**Entries supplied**
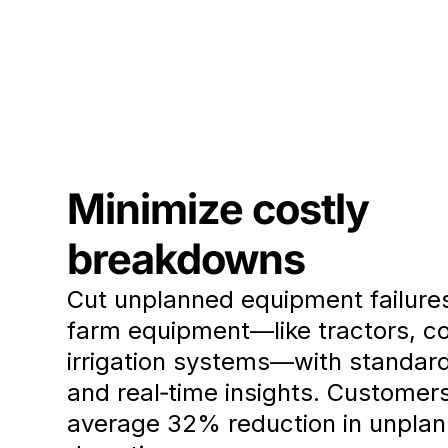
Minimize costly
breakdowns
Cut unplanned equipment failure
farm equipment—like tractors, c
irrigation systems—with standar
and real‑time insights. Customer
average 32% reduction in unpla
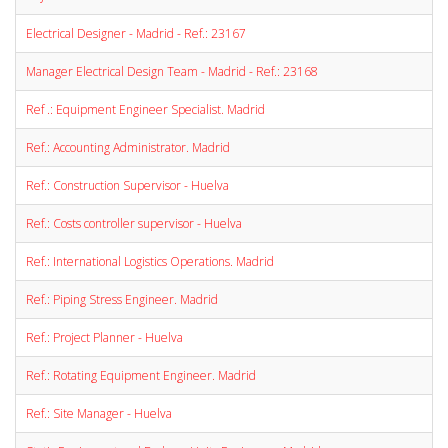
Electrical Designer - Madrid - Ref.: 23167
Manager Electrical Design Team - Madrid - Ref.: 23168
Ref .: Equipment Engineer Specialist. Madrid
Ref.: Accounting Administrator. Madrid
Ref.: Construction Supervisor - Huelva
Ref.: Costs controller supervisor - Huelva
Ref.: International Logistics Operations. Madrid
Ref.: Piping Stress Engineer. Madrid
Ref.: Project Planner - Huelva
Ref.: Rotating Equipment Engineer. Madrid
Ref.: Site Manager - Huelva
* * *
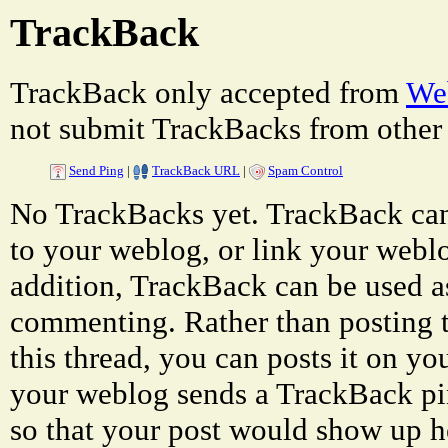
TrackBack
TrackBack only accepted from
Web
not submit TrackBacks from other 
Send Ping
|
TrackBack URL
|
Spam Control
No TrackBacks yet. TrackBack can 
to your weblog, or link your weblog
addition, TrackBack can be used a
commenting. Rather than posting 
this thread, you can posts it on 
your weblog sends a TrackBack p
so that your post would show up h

**Aim of the exercise**
Within the data above, repeat exactly the lines from the one bearing "Minimize costly" through the one bearing "Ref.: Accounting Administrator. Madrid". Include no pictures and nothing else.

**Task response**
Minimize costly
breakdowns
Cut unplanned equipment failure
farm equipment—like tractors, c
irrigation systems—with standar
and real‑time insights. Customer
average 32% reduction in unpla
Electrical Designer - Madrid - Ref.: 23167
Manager Electrical Design Team - Madrid - Ref.: 23168
Ref .: Equipment Engineer Specialist. Madrid
Ref.: Accounting Administrator. Madrid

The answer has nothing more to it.